Libertas rejestruje właśnie w Polsce swój oddział i przygotowuje się do wystawienia własnej listy do europarlamentu. Ale nasza ordynacja wyborcza zakazuje finansowania partii i komitetów wyborczych z zagranicy. Jak więc skorzystać z pieniędzy Ganleya? Plan jest prosty. Polski Libertas chce zaciągnąć kredyt w banku, na którym zabezpieczenie majątkowe ustanowi irlandzki multimilioner. "Po kampanii polski Libertas długów nie spłaci, ale zrobi to poręczyciel, czyli Ganley" - zdradza nam szczegóły planu polityk związany z Libertas.
Nasi informatorzy twierdzą, że w ten sposób na kampanię do europarlamentu do Polski ma zostać przetransferowane ponad 250 tys. euro, czyli ponad 1,1 mln zł. Podobne kwoty w taki sam sposób mają otrzymać oddziały Libertas zakładane w innych krajach Europy: Litwini równowartość 100 tys. euro, a Słowacy 250 tys.

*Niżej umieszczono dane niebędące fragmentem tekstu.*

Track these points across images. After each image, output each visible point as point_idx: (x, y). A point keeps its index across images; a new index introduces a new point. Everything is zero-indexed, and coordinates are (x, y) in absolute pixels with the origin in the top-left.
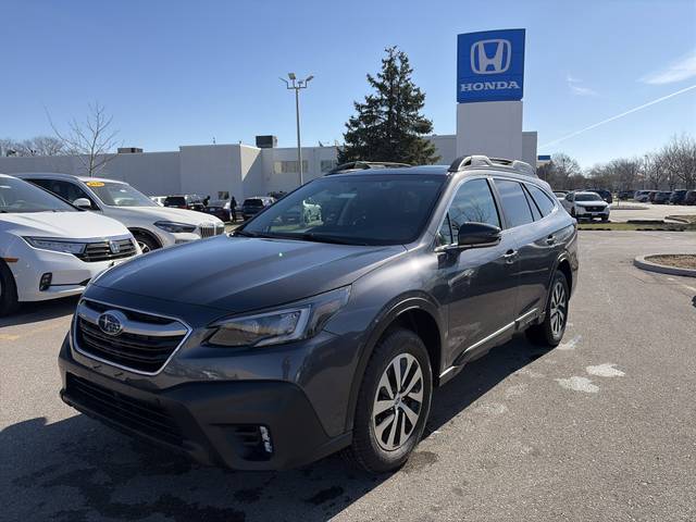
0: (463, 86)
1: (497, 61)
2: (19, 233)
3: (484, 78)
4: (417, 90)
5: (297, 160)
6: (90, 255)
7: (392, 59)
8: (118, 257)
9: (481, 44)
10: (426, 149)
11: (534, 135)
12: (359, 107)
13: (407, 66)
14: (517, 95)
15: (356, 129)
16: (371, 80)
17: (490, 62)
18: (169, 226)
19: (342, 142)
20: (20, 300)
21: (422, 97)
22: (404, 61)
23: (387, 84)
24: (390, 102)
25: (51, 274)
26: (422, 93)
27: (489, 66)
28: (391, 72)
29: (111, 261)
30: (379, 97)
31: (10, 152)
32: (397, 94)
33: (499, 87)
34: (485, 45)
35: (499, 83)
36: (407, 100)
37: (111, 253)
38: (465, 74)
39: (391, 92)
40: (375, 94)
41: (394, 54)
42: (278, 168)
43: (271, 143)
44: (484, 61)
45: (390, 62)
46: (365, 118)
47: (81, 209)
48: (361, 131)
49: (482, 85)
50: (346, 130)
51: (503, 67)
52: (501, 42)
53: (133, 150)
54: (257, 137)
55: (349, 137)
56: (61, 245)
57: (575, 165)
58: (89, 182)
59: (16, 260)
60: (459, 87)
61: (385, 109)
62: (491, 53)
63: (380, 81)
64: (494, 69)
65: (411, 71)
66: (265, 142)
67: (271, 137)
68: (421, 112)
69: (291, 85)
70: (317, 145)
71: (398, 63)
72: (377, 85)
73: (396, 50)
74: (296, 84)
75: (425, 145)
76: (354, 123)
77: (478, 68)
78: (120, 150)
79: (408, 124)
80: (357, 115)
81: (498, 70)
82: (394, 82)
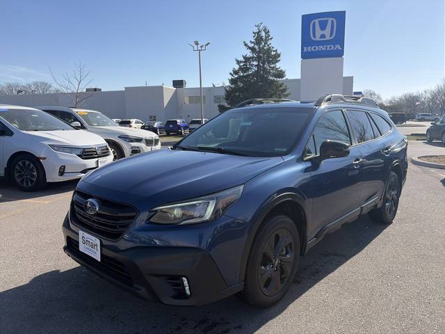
0: (305, 48)
1: (327, 32)
2: (47, 143)
3: (319, 43)
4: (276, 51)
5: (199, 96)
6: (85, 155)
7: (260, 31)
8: (100, 157)
9: (317, 21)
10: (282, 88)
11: (351, 78)
12: (238, 62)
13: (269, 36)
14: (340, 54)
15: (236, 76)
16: (246, 45)
17: (323, 32)
18: (127, 138)
19: (228, 84)
20: (47, 181)
21: (279, 56)
22: (267, 32)
23: (256, 47)
24: (258, 58)
25: (64, 166)
26: (279, 53)
27: (322, 35)
28: (259, 40)
29: (97, 159)
30: (251, 55)
31: (19, 92)
32: (263, 53)
33: (328, 49)
34: (319, 21)
35: (328, 46)
36: (269, 57)
37: (97, 154)
38: (306, 40)
39: (259, 52)
40: (249, 53)
41: (261, 28)
42: (187, 100)
43: (182, 85)
44: (319, 32)
45: (258, 33)
46: (242, 69)
47: (77, 128)
48: (240, 77)
49: (317, 47)
50: (230, 77)
51: (331, 35)
52: (330, 20)
53: (95, 90)
54: (174, 81)
55: (232, 81)
56: (70, 149)
57: (379, 97)
58: (78, 112)
59: (45, 158)
60: (302, 49)
61: (255, 63)
62: (323, 27)
63: (251, 45)
64: (325, 37)
65: (271, 39)
66: (178, 84)
67: (182, 81)
68: (278, 65)
69: (196, 49)
70: (212, 86)
71: (263, 34)
72: (250, 48)
73: (262, 26)
74: (199, 48)
75: (281, 86)
76: (236, 72)
77: (315, 37)
78: (87, 90)
79: (269, 72)
80: (237, 67)
81: (328, 38)
82: (261, 46)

>>>Ganley: Nie wiem, czy wezmę Giertycha
"Finansowanie kampanii będzie zgodne z obowiązującym w Polsce prawem, pełną informację złożymy w Państwowej Komisji Wyborczej" - tak na nasze pytania o finansowanie kampanii odpowiada kierujący polskim Libertas Daniel Pawłowiec. Więcej mówi za to wiceprezes Libertas Artur Zawisza. "Najważniejsza dla banków jest ocena zdolności kredytowej i zabezpieczenia. Wiem, że jest to konsultowane z panem Declanem Ganleyem" - powiedział, kiedy pytaliśmy go o źródła finansowania kampanii wyborczej.

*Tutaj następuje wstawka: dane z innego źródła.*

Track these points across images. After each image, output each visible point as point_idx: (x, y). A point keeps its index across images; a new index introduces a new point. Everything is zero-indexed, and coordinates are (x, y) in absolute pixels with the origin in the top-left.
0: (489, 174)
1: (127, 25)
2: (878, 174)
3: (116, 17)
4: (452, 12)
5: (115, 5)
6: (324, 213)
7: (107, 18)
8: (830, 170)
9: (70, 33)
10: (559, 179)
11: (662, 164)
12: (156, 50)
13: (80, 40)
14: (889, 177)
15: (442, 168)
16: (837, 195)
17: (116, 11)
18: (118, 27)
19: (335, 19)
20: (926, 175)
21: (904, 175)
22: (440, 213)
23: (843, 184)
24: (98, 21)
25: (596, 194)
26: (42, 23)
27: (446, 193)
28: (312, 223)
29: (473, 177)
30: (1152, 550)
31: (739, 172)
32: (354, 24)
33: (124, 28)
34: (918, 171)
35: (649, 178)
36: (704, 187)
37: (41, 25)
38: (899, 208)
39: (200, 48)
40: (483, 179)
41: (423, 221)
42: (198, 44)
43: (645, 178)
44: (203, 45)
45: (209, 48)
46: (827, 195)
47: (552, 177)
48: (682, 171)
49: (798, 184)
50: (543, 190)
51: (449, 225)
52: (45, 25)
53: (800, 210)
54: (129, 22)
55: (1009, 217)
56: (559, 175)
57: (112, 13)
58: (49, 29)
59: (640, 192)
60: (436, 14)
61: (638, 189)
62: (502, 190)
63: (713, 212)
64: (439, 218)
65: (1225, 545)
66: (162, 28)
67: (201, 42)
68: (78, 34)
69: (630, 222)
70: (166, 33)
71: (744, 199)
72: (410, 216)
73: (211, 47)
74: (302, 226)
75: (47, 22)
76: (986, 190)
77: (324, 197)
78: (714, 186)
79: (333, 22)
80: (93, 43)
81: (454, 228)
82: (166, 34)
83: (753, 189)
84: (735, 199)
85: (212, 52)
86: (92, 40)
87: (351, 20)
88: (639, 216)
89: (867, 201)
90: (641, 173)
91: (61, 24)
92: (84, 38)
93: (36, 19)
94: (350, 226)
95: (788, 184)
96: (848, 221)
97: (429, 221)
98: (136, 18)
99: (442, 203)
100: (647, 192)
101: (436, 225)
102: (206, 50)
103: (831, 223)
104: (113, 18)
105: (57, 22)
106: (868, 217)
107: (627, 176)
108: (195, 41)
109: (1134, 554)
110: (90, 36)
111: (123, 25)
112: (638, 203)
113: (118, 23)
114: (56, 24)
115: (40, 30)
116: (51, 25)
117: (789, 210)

Jeśli Libertas skorzysta z poręczeń Ganleya, nie złamie prawa. "Ale to przykład jego obejścia, kiedy stosuje się mechanizm dozwolony, po to aby osiągnąć cel zakazany prawnie" - ocenia prof. Marek Safjan, były prezes Trybunału Konstytucyjnego.

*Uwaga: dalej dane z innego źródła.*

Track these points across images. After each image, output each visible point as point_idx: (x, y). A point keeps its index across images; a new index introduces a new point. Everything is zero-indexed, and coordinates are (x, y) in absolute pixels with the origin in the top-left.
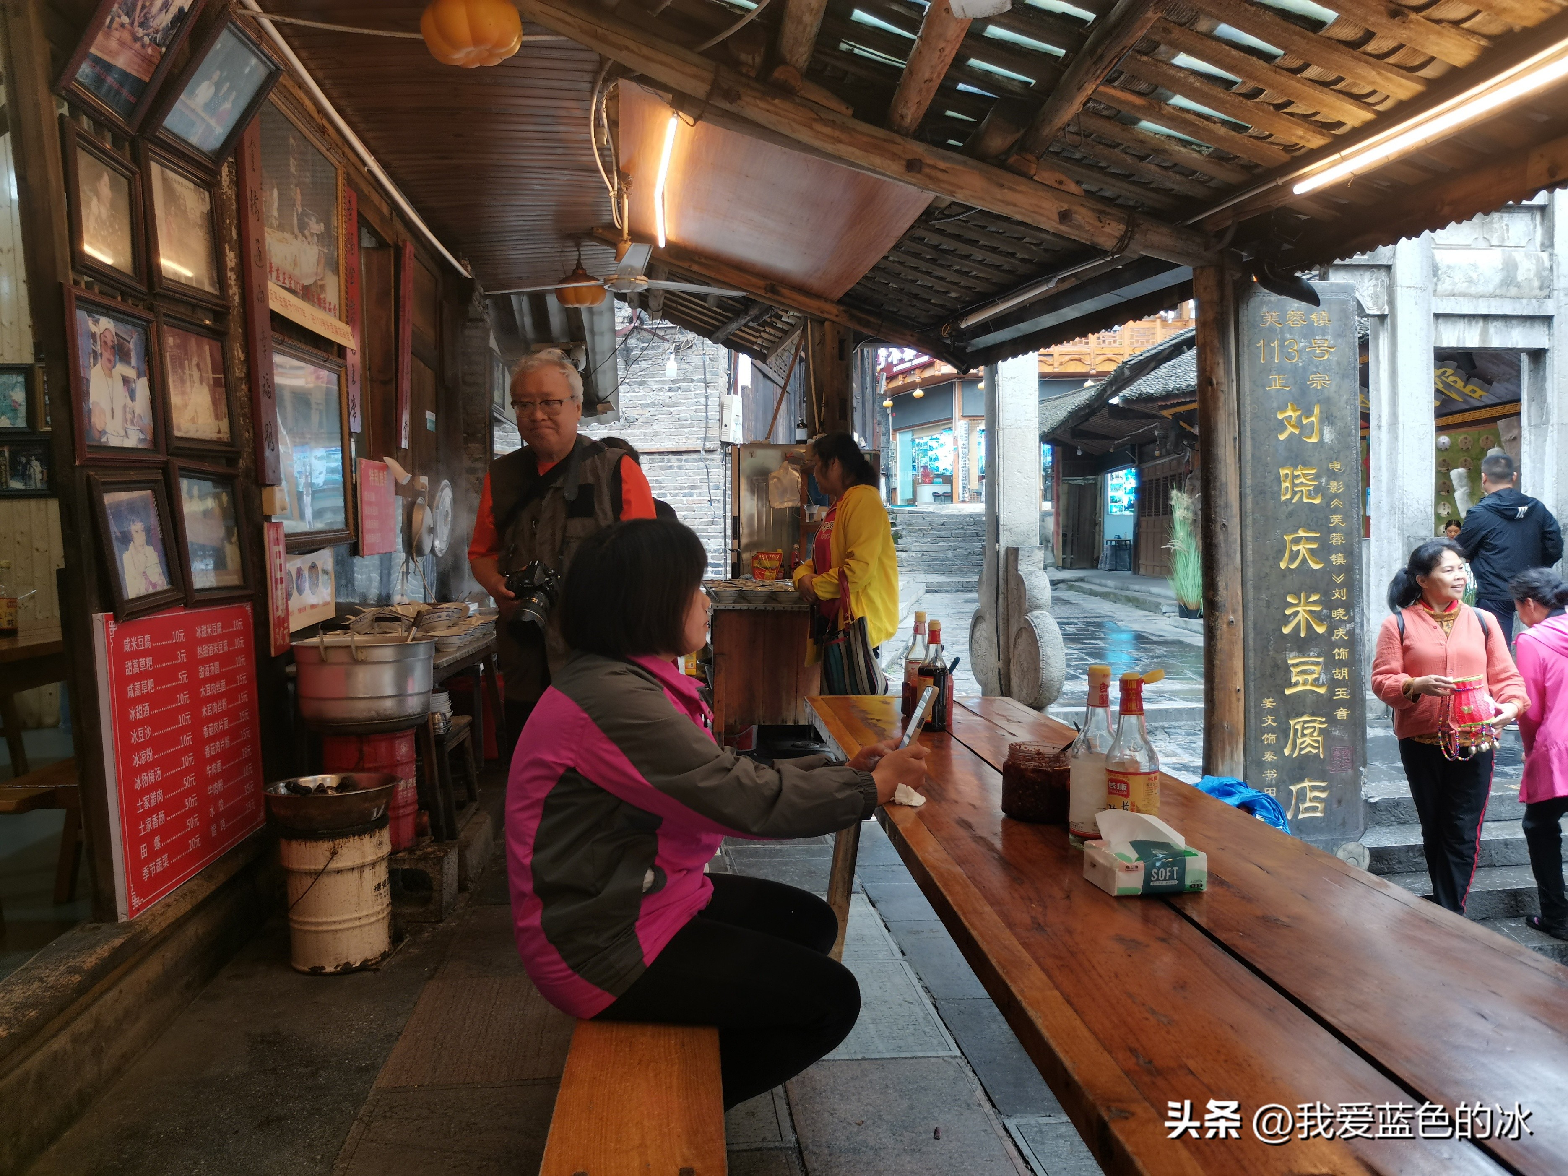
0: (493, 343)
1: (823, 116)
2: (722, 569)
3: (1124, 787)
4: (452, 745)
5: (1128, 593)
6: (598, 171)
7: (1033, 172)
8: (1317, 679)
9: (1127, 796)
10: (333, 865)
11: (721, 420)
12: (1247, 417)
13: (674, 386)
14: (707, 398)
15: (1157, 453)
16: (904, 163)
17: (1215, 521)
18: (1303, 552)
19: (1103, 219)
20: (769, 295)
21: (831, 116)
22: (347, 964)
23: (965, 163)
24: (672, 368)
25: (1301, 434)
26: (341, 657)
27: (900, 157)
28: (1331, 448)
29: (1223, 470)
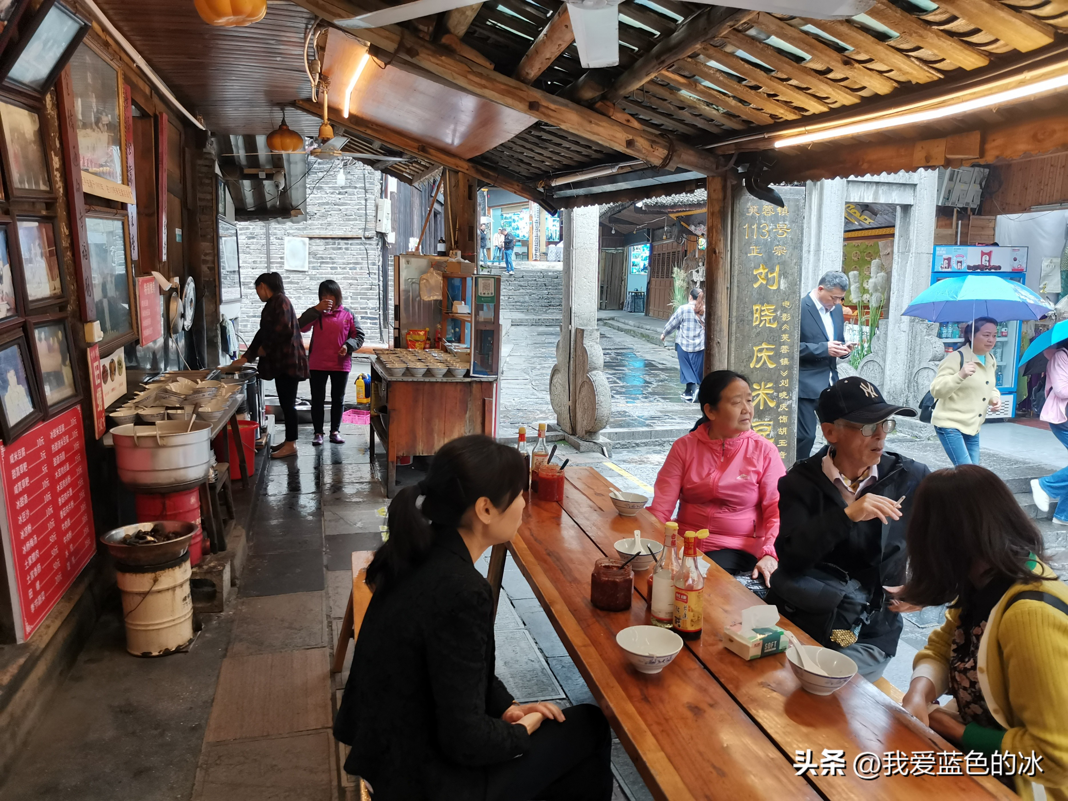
0: (217, 170)
1: (475, 70)
2: (378, 321)
3: (685, 597)
4: (219, 487)
5: (642, 331)
6: (305, 72)
7: (611, 114)
8: (768, 435)
9: (686, 602)
10: (156, 588)
11: (376, 216)
12: (736, 273)
13: (343, 190)
14: (366, 200)
15: (664, 237)
16: (528, 104)
17: (713, 340)
18: (765, 357)
19: (654, 147)
20: (421, 153)
21: (480, 70)
22: (167, 649)
23: (566, 106)
24: (341, 178)
25: (767, 284)
26: (150, 443)
27: (524, 99)
28: (785, 293)
29: (720, 308)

Precedens - jak wynika z raportu, który po wyborach prezydenckich w 2005 r. sporządziła Fundacja Batorego - już miał miejsce. Po przegranej kampanii prezydenckiej osoba fizyczna Henryka Bochniarz poręczyła 300 tys. zł kredytu, jaki zaciągnął... komitet wyborczy kandydatki Demokratów.pl Henryki Bochniarz.
Adam Sawicki z Fundacji Batorego alarmuje: "Poręczenie kredytów, dzięki którym można sfinansować nawet całe kampanie, zaciągniętych przez partie to problem. Bo poręczycielem może być każdy: zamożny członek partii, przedstawiciel biznesu czy nawet ktoś z grupy przestępczej.
Kazimierz Czaplicki z PKW i jednocześnie szef Krajowego Biura Wyborczego mów, że na razie ma związane ręce. "PKW będzie sprawdzać sprawozdania wyborcze. Nie mamy uprawnień do wstępnego badania, w jaki sposób partie pozyskują środki na wybory" - mówi DZIENNIKOWI.